- [WHAT YOU ARE ASKED TO DO]:
Copy out the lines below word for word, leaving out the pictures.

- [DATA UNDER STUDY]:
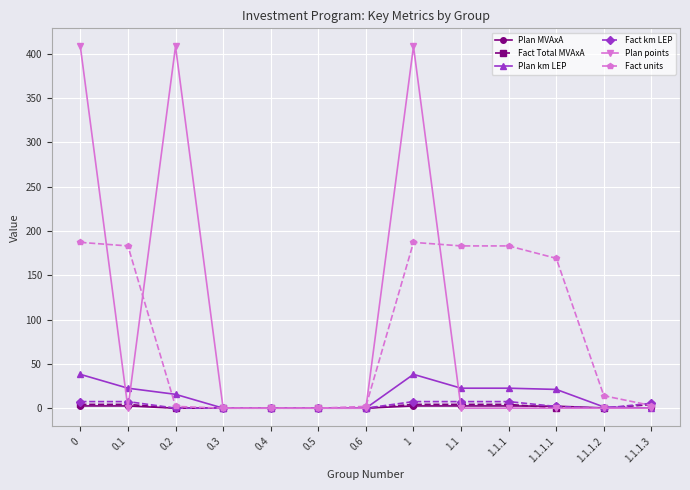

The Plan km LEP series shows 19.5 at 0. True or false?

False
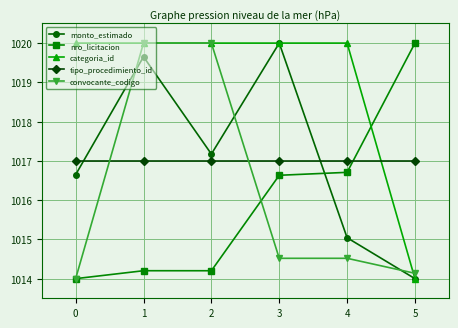

Reading left to right, transcribe all the data shown in this chart.

monto_estimado: 1016.6	1019.7	1017.2	1020.0	1015.0	1014.0
nro_licitacion: 1014.0	1014.2	1014.2	1016.6	1016.7	1020.0
categoria_id: 1020.0	1020.0	1020.0	1020.0	1020.0	1014.0
tipo_procedimiento_id: 1017.0	1017.0	1017.0	1017.0	1017.0	1017.0
convocante_codigo: 1014.0	1020.0	1020.0	1014.5	1014.5	1014.1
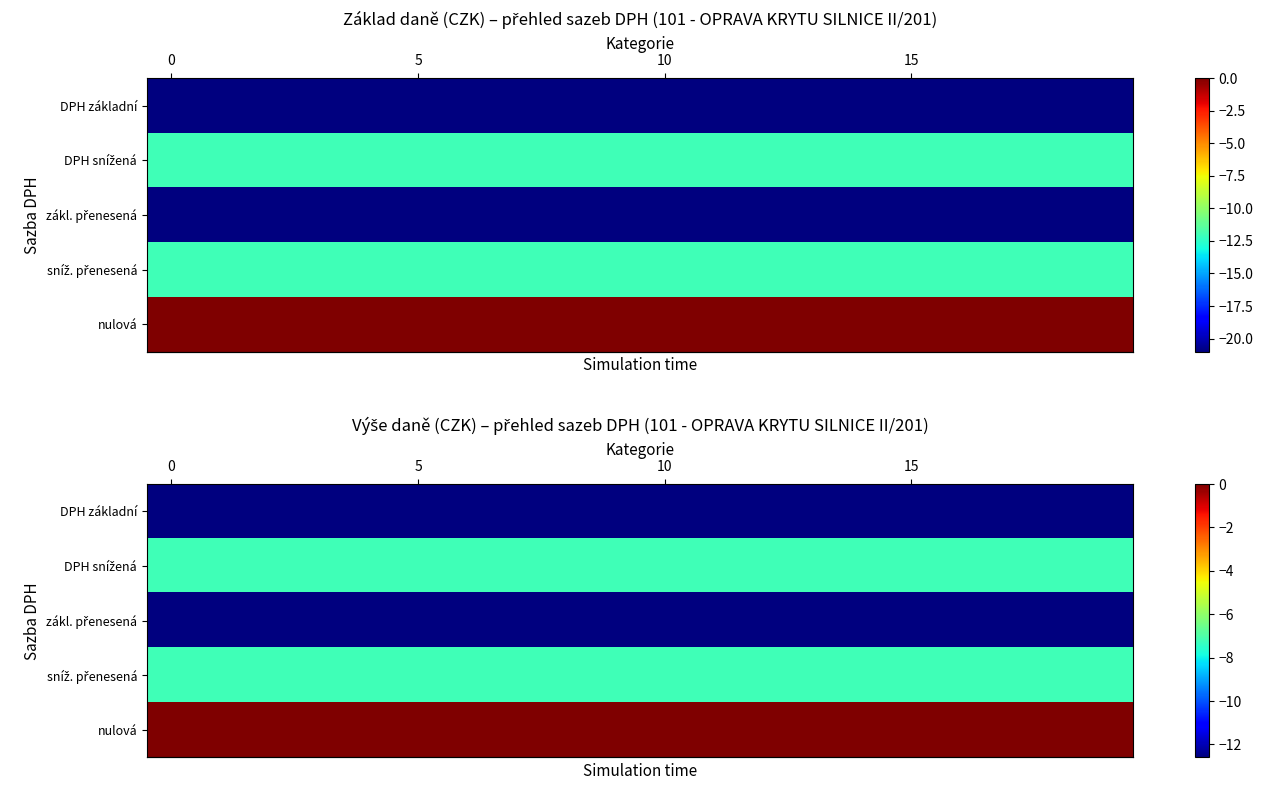

Between 14 and 4, which is larger?

14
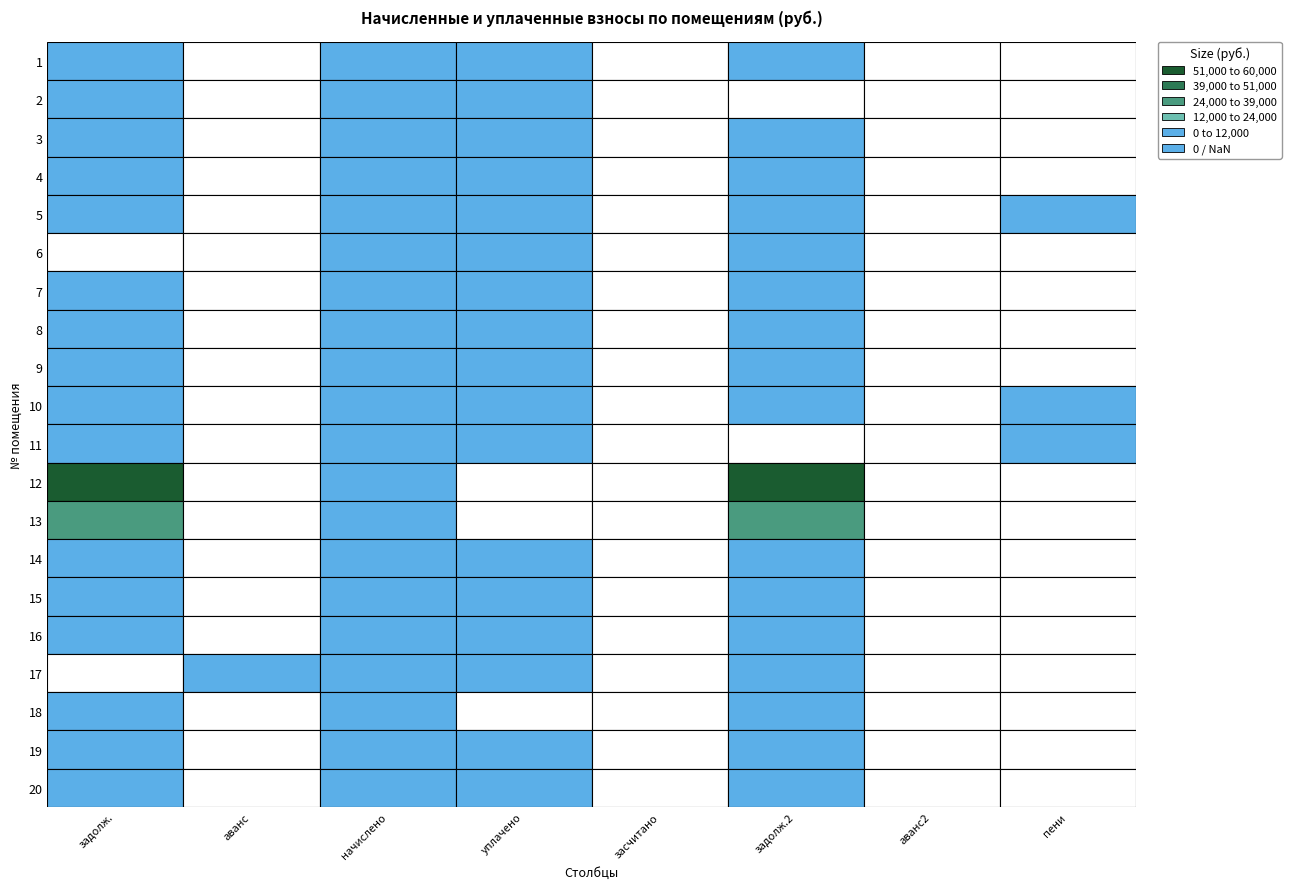

What is the difference between the 6 values at 7 and 5?

451.8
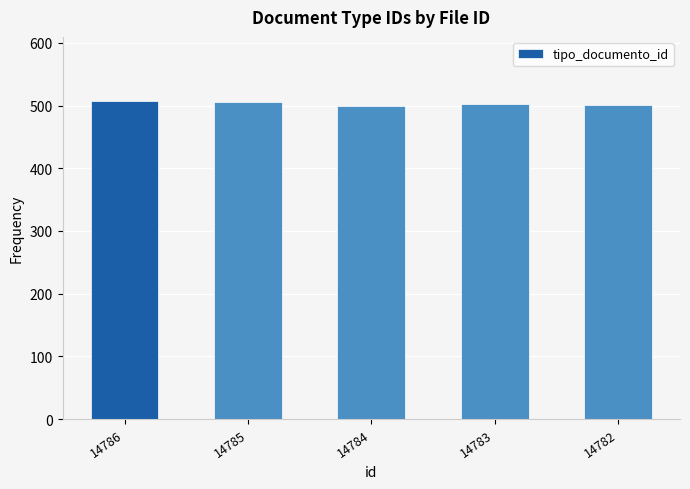

What is the sum of all values?

2516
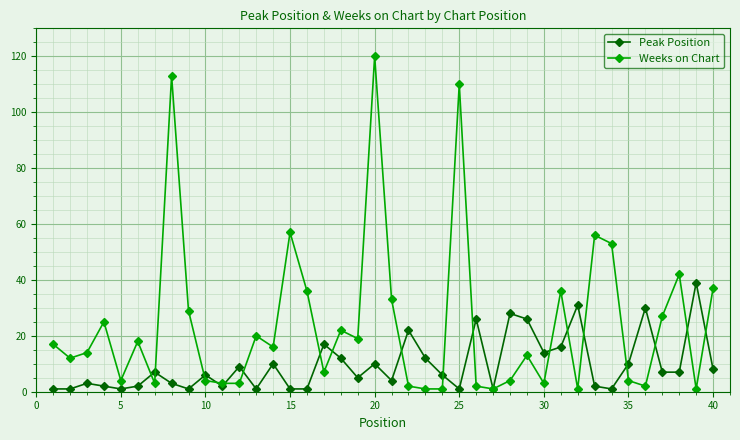

At how many categories does at least one series exceed 43?

6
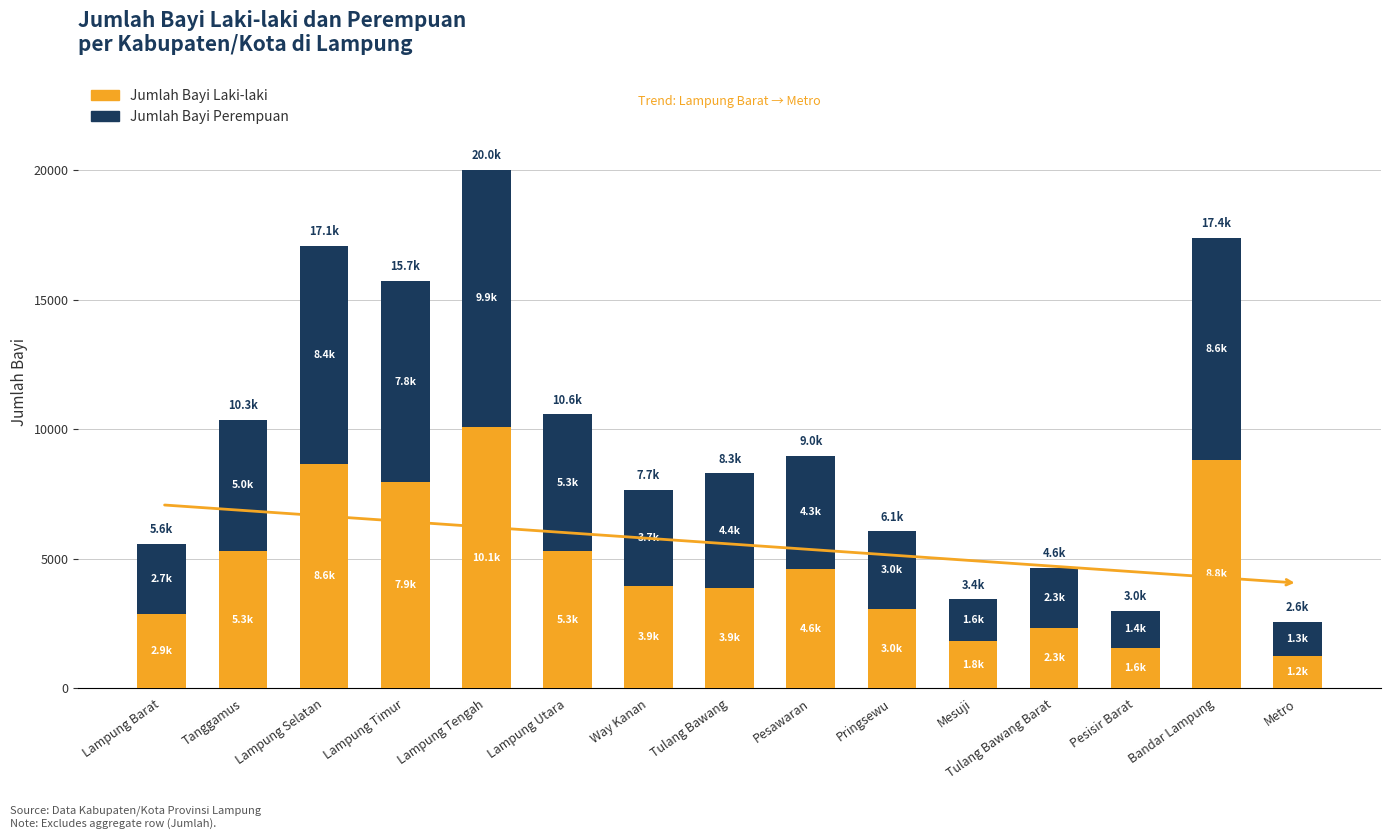

What is the total value across all series at Tanggamus?

10347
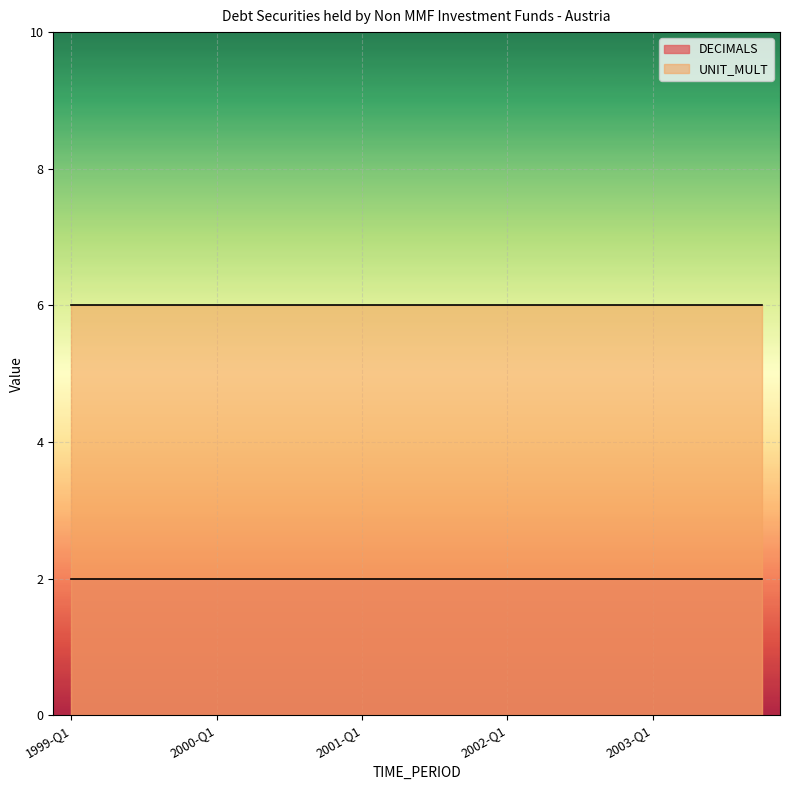

The UNIT_MULT series shows 3 at 2002-Q4. True or false?

False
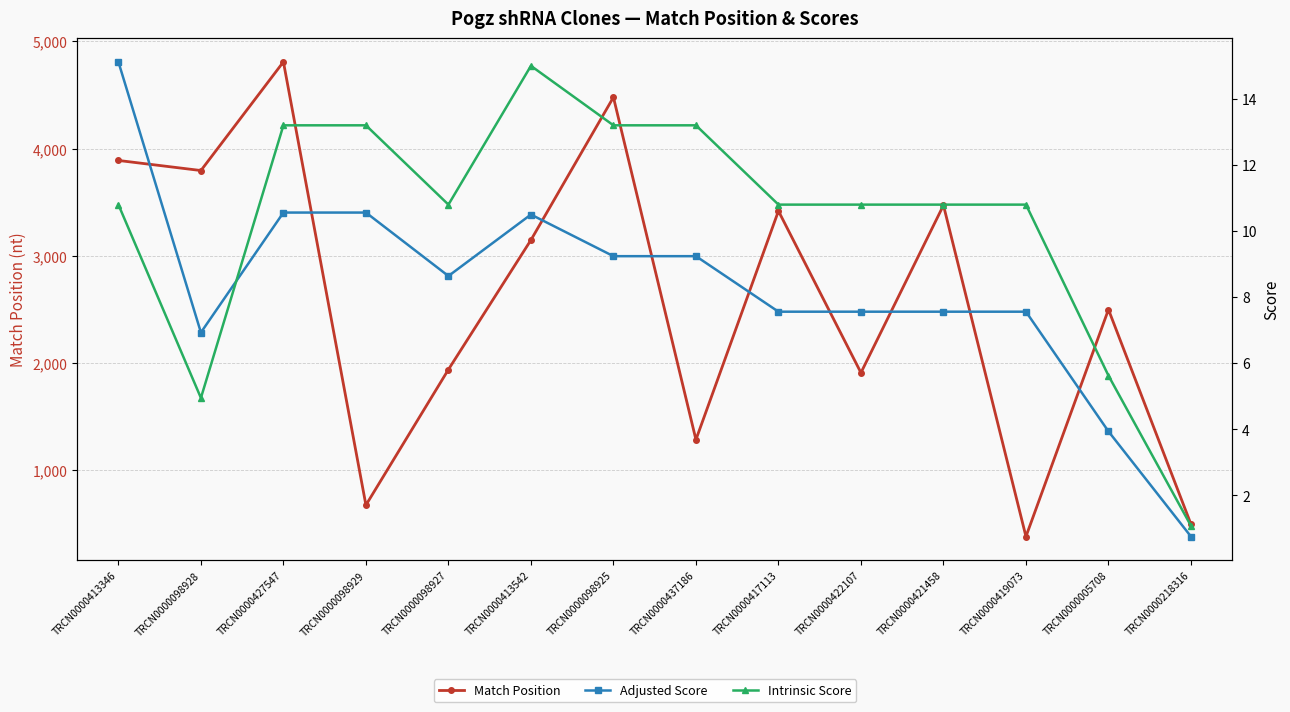

True or false: Match Position and Intrinsic Score cross at least once.

False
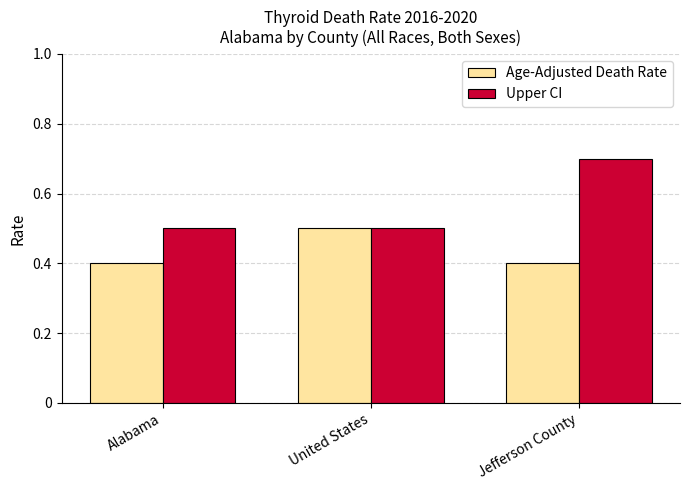

How many Age-Adjusted Death Rate values are between 0 and 1?

3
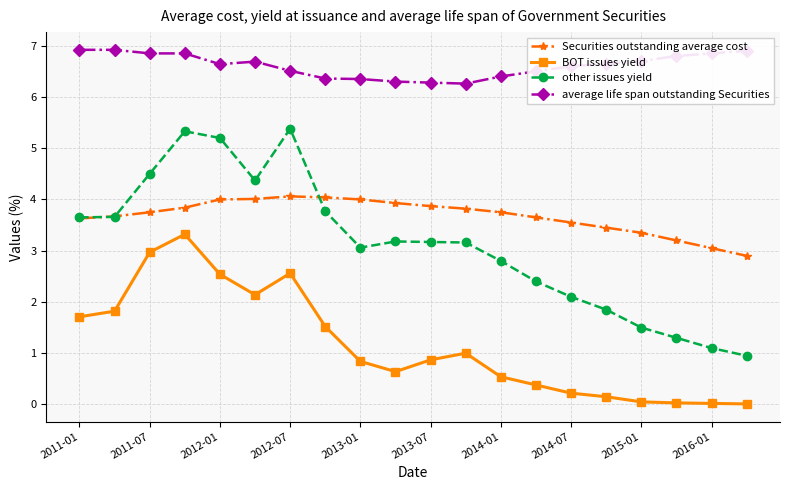

Which series has the largest range (max minus min)?

other issues yield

- [SOLUTION FOR THIS PROBLEM]:
The Plan km LEP series shows 19.5 at 0. True or false?

False

Reading left to right, transcribe all the data shown in this chart.

monto_estimado: 1016.6	1019.7	1017.2	1020.0	1015.0	1014.0
nro_licitacion: 1014.0	1014.2	1014.2	1016.6	1016.7	1020.0
categoria_id: 1020.0	1020.0	1020.0	1020.0	1020.0	1014.0
tipo_procedimiento_id: 1017.0	1017.0	1017.0	1017.0	1017.0	1017.0
convocante_codigo: 1014.0	1020.0	1020.0	1014.5	1014.5	1014.1

Between 14 and 4, which is larger?

14

What is the difference between the 6 values at 7 and 5?

451.8

What is the sum of all values?

2516

At how many categories does at least one series exceed 43?

6

What is the total value across all series at Tanggamus?

10347

The UNIT_MULT series shows 3 at 2002-Q4. True or false?

False

True or false: Match Position and Intrinsic Score cross at least once.

False

How many Age-Adjusted Death Rate values are between 0 and 1?

3

Which series has the largest range (max minus min)?

other issues yield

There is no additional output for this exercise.